As mentiras sobre a emigração portuguesa

O resultado são guetos urbanos e zonas de não-integração que alimentam insegurança e fragmentação social

O debate atual sobre a imigração está profundamente contaminado por mentiras e manipulação. Um desses exemplos é a comparação entre a emigração portuguesa para França, sobretudo entre as décadas de 1960 e 1980, e a atual vaga migratória proveniente do Norte de África para a Europa. Tal paralelo não tem nenhum fundamento sério: é uma falácia grosseira que confunde fenómenos que nada partilham de essencial, apaga diferenças decisivas de natureza, contexto e impacto, reduzindo a história a um moralismo superficial e intelectualmente desonesto. Não se trata de negar a dignidade intrínseca de cada pessoa, mas de recusar a perversão intelectual que consiste em confrontar realidades incompatíveis apenas para diabolizar políticas de regulação da imigração urgentes e que respeitam a dignidade das pessoas. 

A emigração portuguesa para França foi, na esmagadora maioria dos casos, ordenada e enquadrada por acordos bilaterais, contratos de trabalho e canais institucionais claros. Os portugueses chegavam com destino certo, inserção laboral imediata e plena regularização legal. Já a atual migração vinda do Norte de África é, em larga parte, fruto de entradas irregulares, rotas de tráfico humano e ausência de acordos prévios com os países de destino.

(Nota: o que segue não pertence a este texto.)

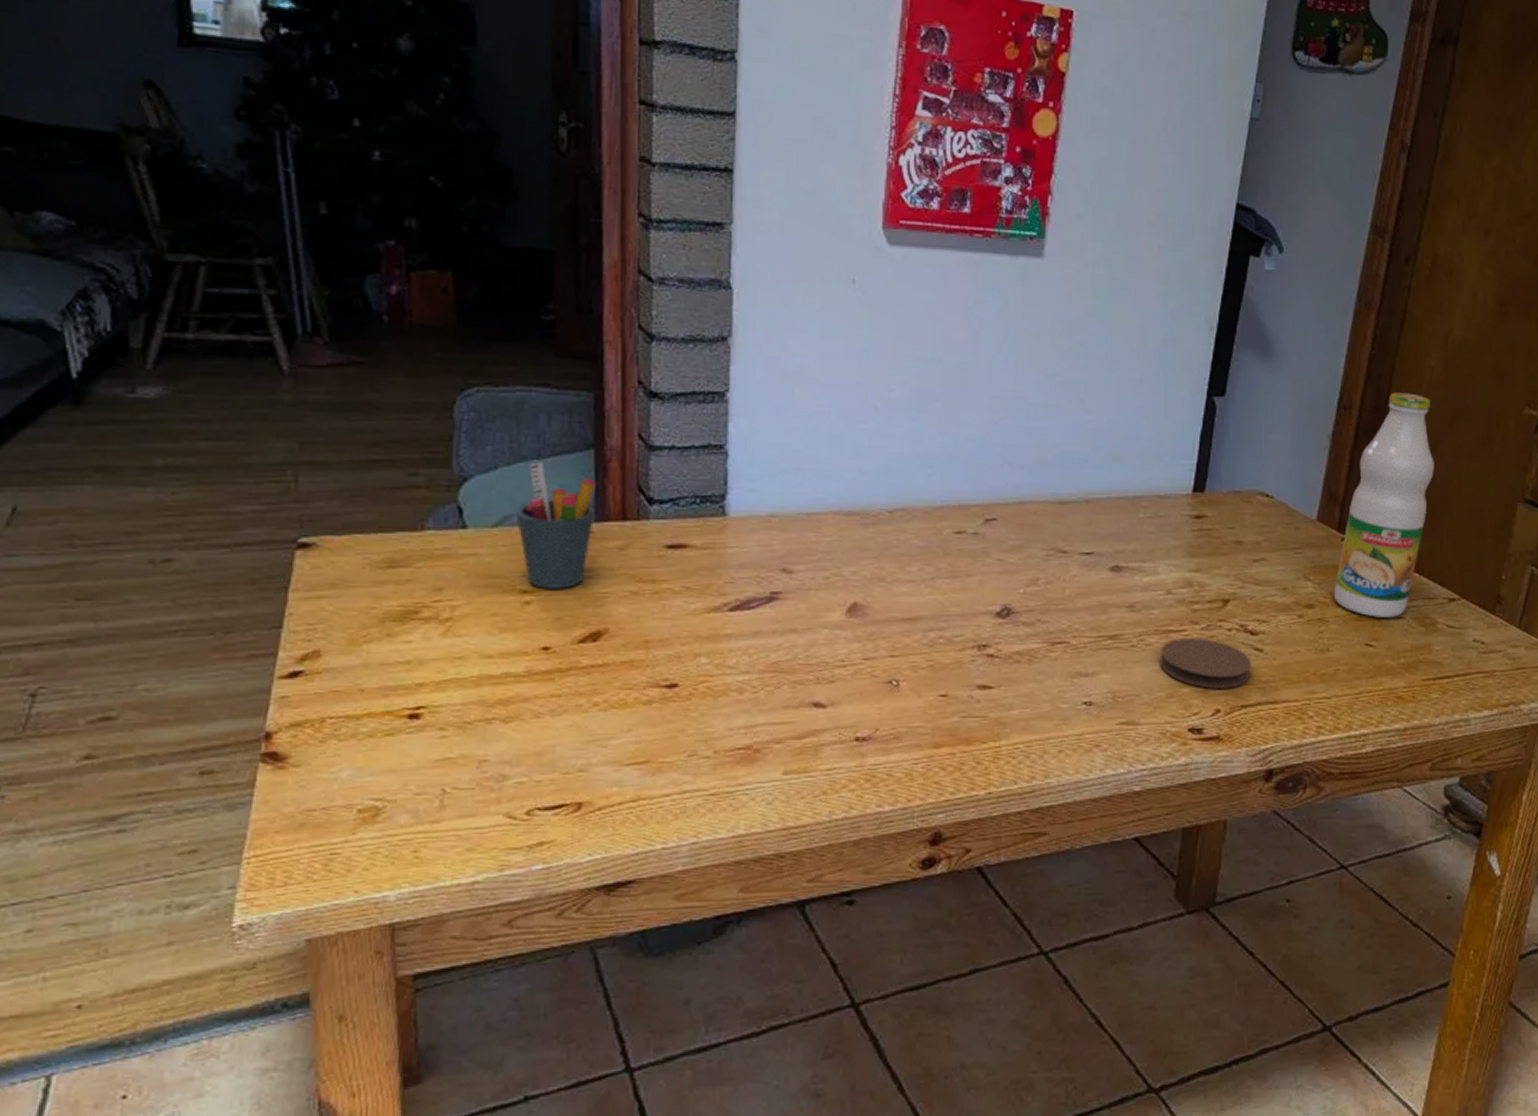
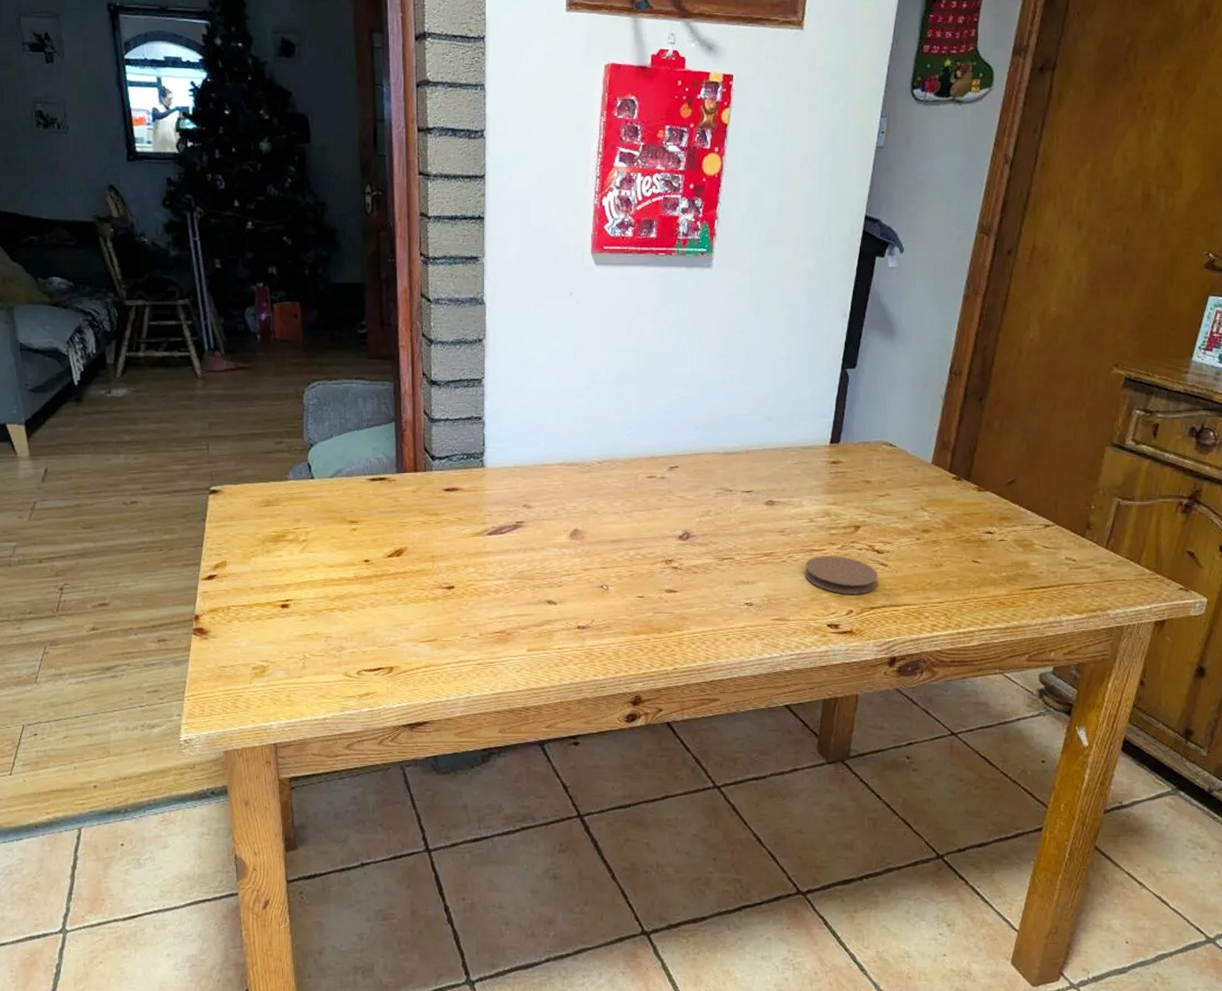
pen holder: present [515,462,597,589] -> none [345,432,397,520]
bottle: present [1333,392,1434,617] -> none [946,360,1032,540]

Equiparar estes dois movimentos é confundir o que resulta de cooperação soberana entre Estados com o que decorre de pressão demográfica descontrolada e de violação sistemática de fronteiras.

A falácia não é apenas jurídica; é também civilizacional. O português que chegava a França partilhava com a sociedade de acolhimento uma base cultural, religiosa e moral ampla: valores de família, respeito pela lei, afinidades linguísticas e históricas que facilitavam a integração e tornavam a coabitação possível. O fluxo atual, pelo contrário, provém em grande medida de sociedades com códigos culturais, jurídicos e religiosos frequentemente incompatíveis com a ordem civil europeia, desde a relação entre religião e Estado até à posição da mulher, passando pela liberdade de expressão e pela própria conceção de lei e autoridade. Integrar não é apenas dar emprego; é garantir coesão moral e política, acolher e assimilar segundo regras que respeitem a dignidade de todos.

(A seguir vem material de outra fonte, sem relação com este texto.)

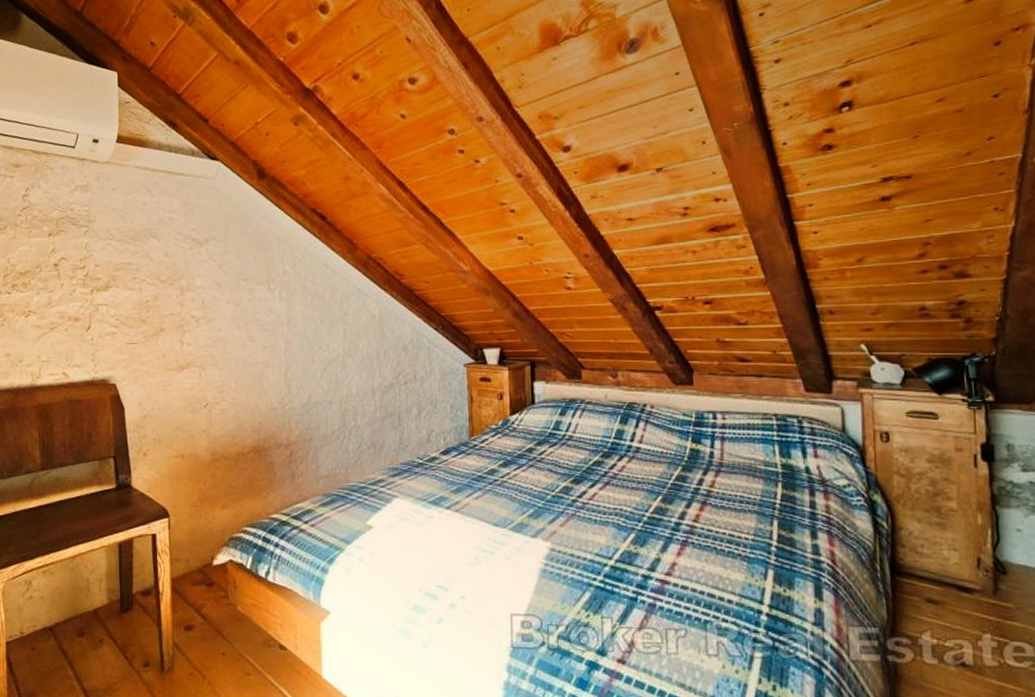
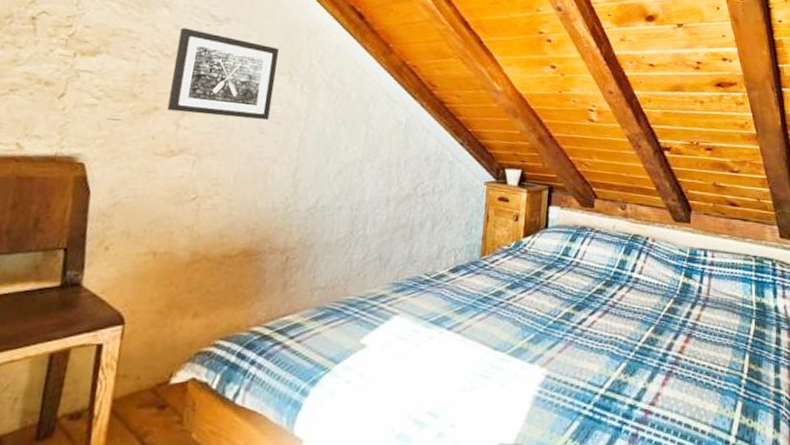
wall art: none [170,254,256,330] -> present [167,27,279,120]

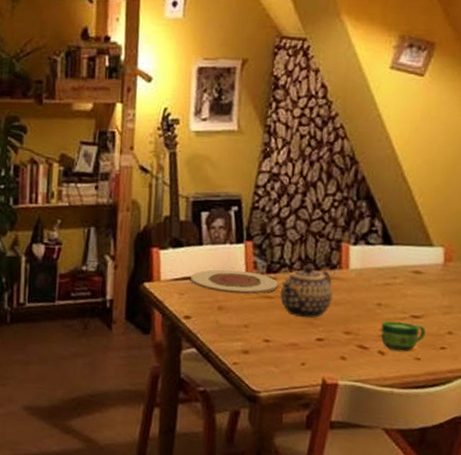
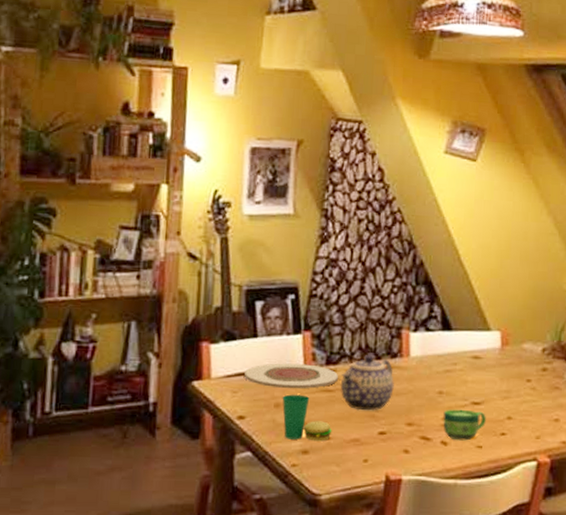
cup: none [225,298,272,344] -> present [282,394,332,442]

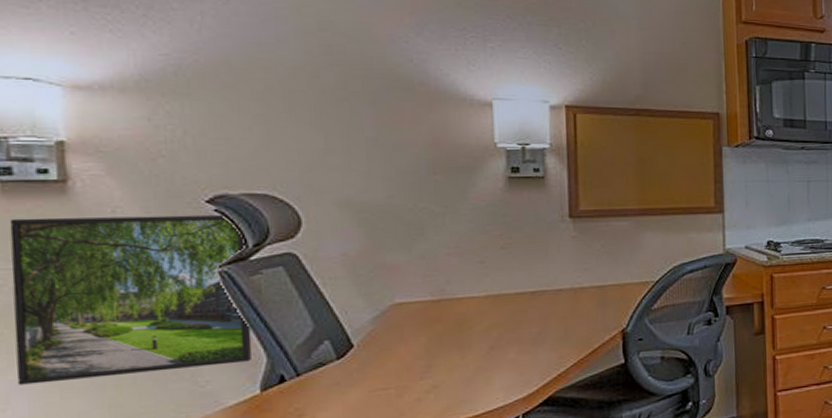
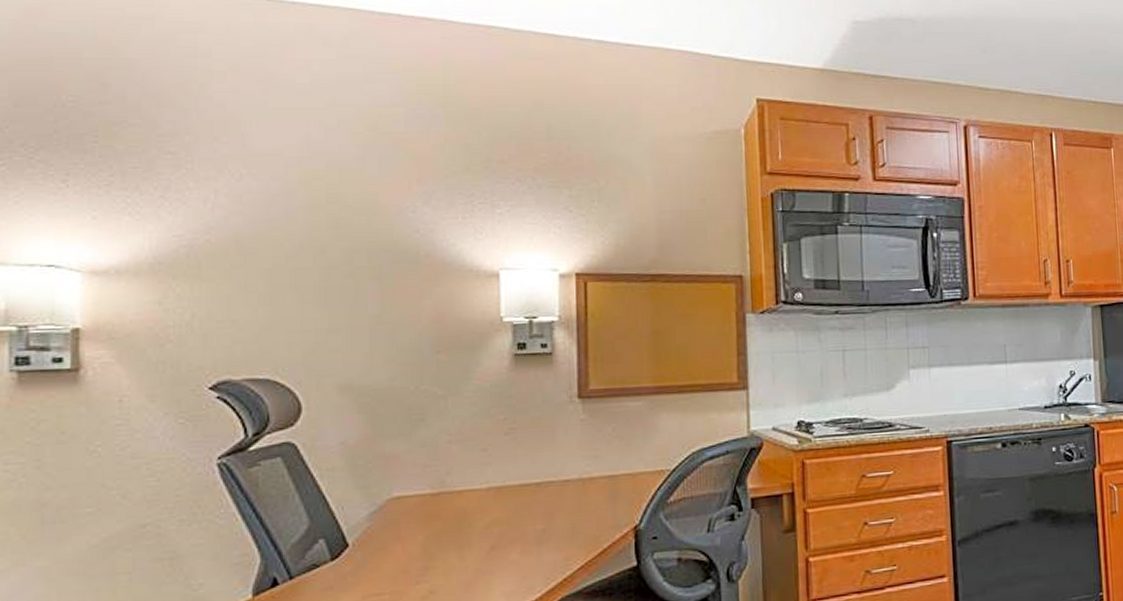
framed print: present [9,214,252,385] -> none [18,401,247,587]

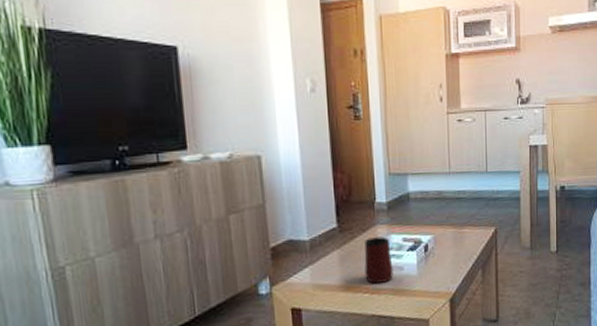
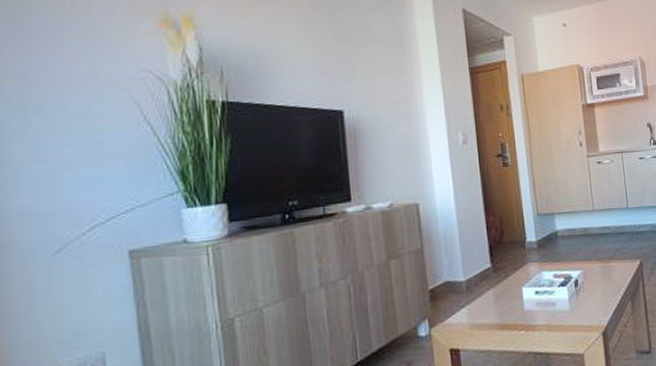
mug: present [364,236,393,284] -> none [518,274,547,320]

A diferença de escala e impacto completa o retrato. A imigração portuguesa foi numericamente relevante, mas absorvível, dispersando-se pelo território e respondendo a uma carência de mão-de-obra. Hoje, a pressão migratória de outras latitudes é massiva, concentrada em poucas décadas, com elevadas taxas de natalidade e forte concentração territorial. O resultado são guetos urbanos e zonas de não-integração que alimentam insegurança e fragmentação social.

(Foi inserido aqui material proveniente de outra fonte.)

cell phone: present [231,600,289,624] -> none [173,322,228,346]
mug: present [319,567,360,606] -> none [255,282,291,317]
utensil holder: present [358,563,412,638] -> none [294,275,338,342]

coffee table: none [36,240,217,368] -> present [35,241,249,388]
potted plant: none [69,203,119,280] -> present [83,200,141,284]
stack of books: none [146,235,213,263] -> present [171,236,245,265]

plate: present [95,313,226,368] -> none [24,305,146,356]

A analogia, portanto, não é inocente. É uma arma retórica usada para manipular a memória histórica e legitimar a diluição cultural. Os portugueses que foram para França integraram-se e prosperaram sem exigir que a França deixasse de ser França. O que se exige agora, pelo contrário, é que a Europa se reconstrua segundo os códigos de quem chega. Aceitar isso não é solidariedade. É rendição e suicídio civilizacional.

A imigração portuguesa para França foi marcada por um enquadramento legal claro, resultante dos acordos de 1963, 1971 e 1974, que garantiu emprego certo, documentação regular e integração facilitada. Esse modelo explica por que a comunidade portuguesa em França teve um percurso mais estável do que muitas outras diásporas, tornando-se hoje uma das mais numerosas e bem-sucedidas da Europa.